Key rates raised by 25 basis points
The European Central Bank has raised its three key interest rates by 25 basis points. The Governing Council cited inflation pressures from the war in the Middle East and revised up its inflation projections.
War fuels inflation, prompts rate hike
The Governing Council decided to raise the three key ECB interest rates by 25 basis points, citing inflation pressures stemming from the war in the Middle East.
This decision is robust across various scenarios for how the shock might evolve.
New Eurosystem staff projections now forecast headline inflation to average 3.0 percent in 2026, 2.3 percent in 2027, and 2.0 percent in 2028.

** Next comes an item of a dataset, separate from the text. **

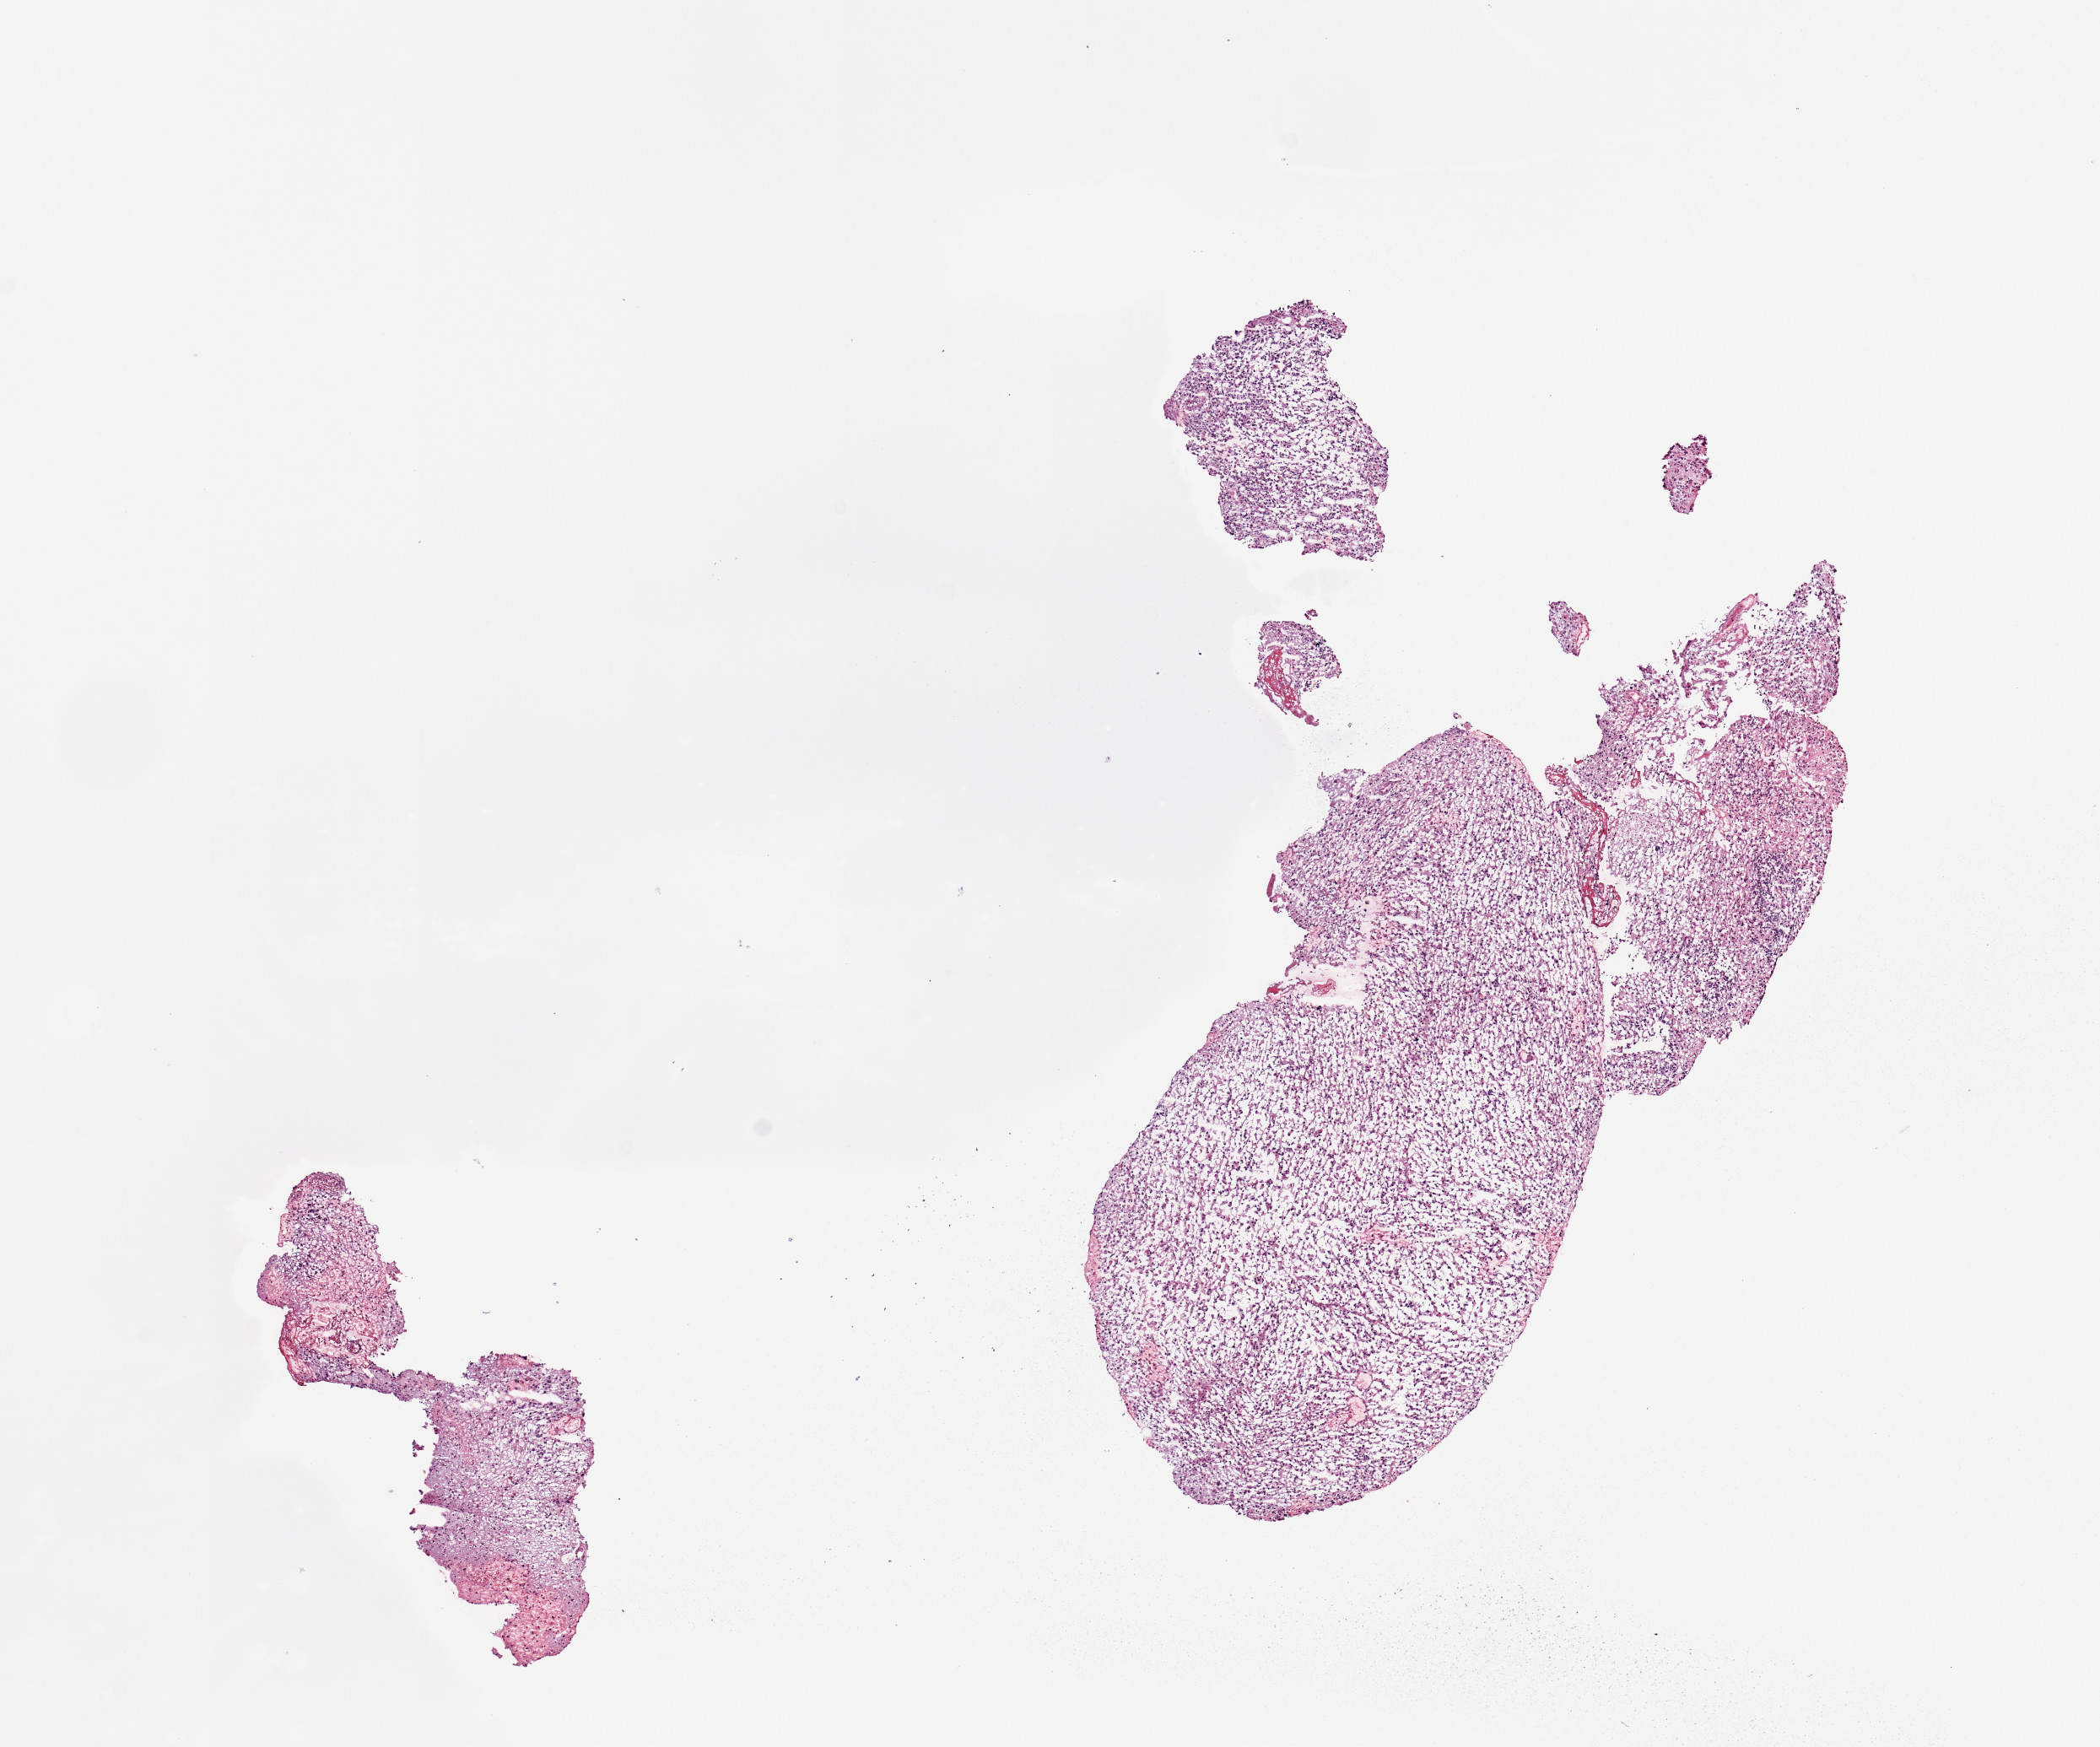
Digitized H&E-stained tissue section (whole slide), a low-resolution overview of the entire scanned area, about 9.8 x 8.2 mm; tumour tissue sample, brain. Patient: male, age 68 years.
Primary tumour site (as recorded): occipital lobe. Patient diagnosis (cohort enrolment): glioblastoma multiforme (brain).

Inflation excluding energy and food is projected at 2.5 percent for 2026 and 2027, and 2.2 percent for 2028.
These inflation forecasts for 2026 and 2027 are revised upwards from March, primarily due to a higher path for energy prices.

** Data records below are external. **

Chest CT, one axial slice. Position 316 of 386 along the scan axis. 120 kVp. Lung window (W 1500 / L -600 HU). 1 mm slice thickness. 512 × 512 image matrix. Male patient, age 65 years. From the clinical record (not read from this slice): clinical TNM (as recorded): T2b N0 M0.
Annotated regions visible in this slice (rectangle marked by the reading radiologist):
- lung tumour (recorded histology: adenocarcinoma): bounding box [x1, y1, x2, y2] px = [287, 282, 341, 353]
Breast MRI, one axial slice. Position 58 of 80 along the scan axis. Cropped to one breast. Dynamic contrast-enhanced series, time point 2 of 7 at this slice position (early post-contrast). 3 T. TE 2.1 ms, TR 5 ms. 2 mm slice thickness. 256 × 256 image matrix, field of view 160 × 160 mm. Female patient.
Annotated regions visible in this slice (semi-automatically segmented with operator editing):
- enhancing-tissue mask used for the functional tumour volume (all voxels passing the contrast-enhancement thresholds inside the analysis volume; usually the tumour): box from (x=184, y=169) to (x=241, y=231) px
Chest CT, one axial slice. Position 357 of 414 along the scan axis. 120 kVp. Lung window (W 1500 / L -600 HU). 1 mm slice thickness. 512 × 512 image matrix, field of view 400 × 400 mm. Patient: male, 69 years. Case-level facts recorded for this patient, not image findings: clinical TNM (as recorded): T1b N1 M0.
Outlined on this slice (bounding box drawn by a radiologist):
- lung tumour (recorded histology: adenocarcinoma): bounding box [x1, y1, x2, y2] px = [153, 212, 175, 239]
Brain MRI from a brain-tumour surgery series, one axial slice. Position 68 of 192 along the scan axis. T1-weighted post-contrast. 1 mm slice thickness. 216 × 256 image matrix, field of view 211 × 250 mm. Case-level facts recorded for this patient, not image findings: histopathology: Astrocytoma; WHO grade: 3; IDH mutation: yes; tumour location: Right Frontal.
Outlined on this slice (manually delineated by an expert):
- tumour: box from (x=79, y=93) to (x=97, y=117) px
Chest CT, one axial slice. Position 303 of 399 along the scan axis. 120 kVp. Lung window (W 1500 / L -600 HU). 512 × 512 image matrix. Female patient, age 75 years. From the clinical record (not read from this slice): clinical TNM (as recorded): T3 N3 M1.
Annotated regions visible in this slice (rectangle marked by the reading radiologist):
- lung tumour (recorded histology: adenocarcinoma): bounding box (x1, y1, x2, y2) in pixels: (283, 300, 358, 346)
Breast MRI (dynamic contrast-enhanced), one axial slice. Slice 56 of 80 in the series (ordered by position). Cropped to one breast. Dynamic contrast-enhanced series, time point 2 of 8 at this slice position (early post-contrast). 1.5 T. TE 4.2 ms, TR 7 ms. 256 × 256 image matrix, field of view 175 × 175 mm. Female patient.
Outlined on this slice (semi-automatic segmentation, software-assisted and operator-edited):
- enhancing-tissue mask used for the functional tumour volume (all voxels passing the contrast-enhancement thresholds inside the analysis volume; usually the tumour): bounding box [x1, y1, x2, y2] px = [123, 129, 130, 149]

Economic growth projections have been revised downwards for 2026 and 2027, now standing at 0.8 percent and 1.2 percent respectively, reflecting the war's impact on commodity markets, real incomes, and confidence.

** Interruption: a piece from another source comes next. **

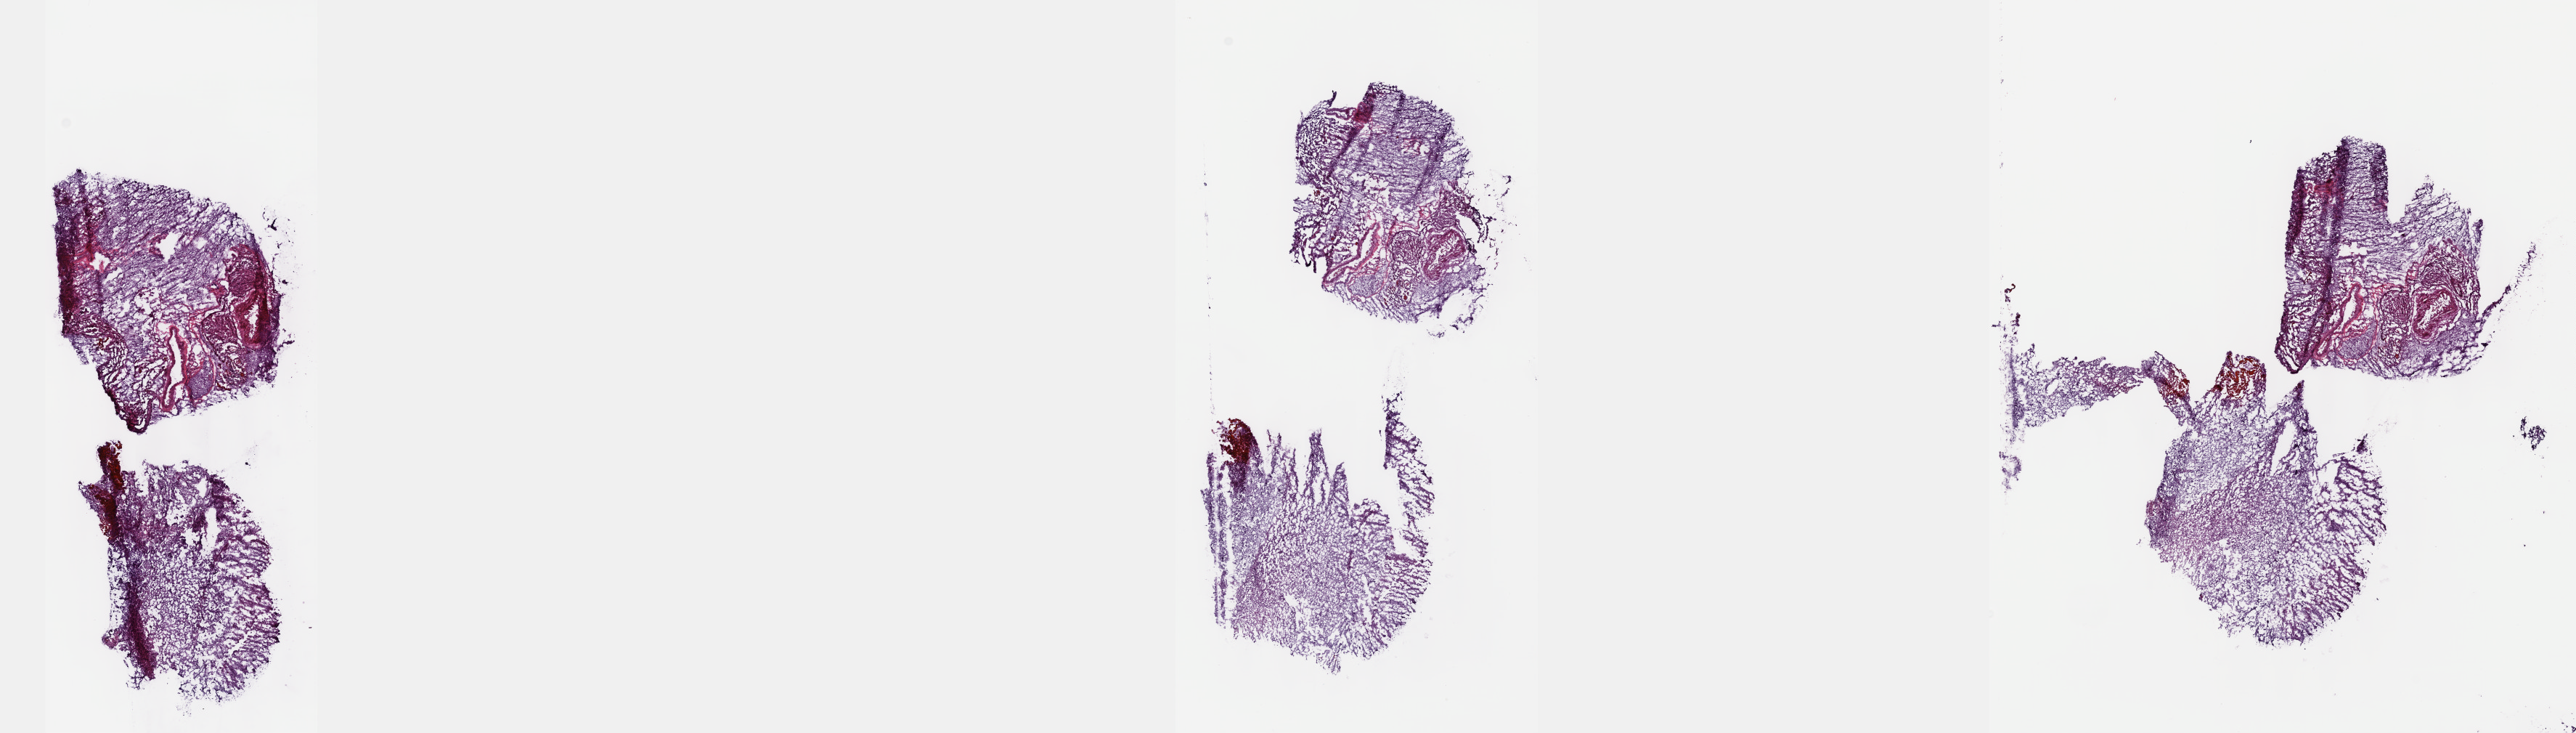
H&E-stained whole-slide image, whole scanned area (about 28.7 x 8.2 mm) shown as a low-resolution overview; frozen section; brain, primary tumour sample. Male, age 46 years at initial diagnosis. Histologic grade: G2 (moderately differentiated). Slide review estimates, as recorded: tumour cells 45%, tumour nuclei 70%, normal cells 10%, stromal cells 45%, necrosis 0%. Inflammatory infiltration, as recorded: lymphocyte infiltration 0%, monocyte infiltration 0%, neutrophil infiltration 0%.
Pathologic diagnosis: Oligodendroglioma, NOS.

Uncertain outlook, data-dependent path
The outlook remains highly uncertain, with upside risks for inflation and downside risks for economic growth.
The full implications of the war for medium-term inflation and growth depend on the intensity and duration of the energy price shock and its indirect effects.
The Governing Council will closely monitor the situation, following a data-dependent and meeting-by-meeting approach to monetary policy.
Decisions will be based on the inflation outlook, incoming economic and financial data, underlying inflation dynamics, and the strength of monetary policy transmission.
The ECB is not pre-committing to a particular rate path.
Navigating a complex geopolitical landscape
This rate hike reflects the ECB's difficult balancing act between persistent inflation and a fragile growth outlook, heavily influenced by geopolitical tensions.
The decision underscores a clear prioritization of price stability, even as economic activity faces significant headwinds from the ongoing war in the Middle East.
While the data-dependent approach offers necessary flexibility, it provides limited forward guidance, leaving markets to interpret each incoming data point with heightened scrutiny.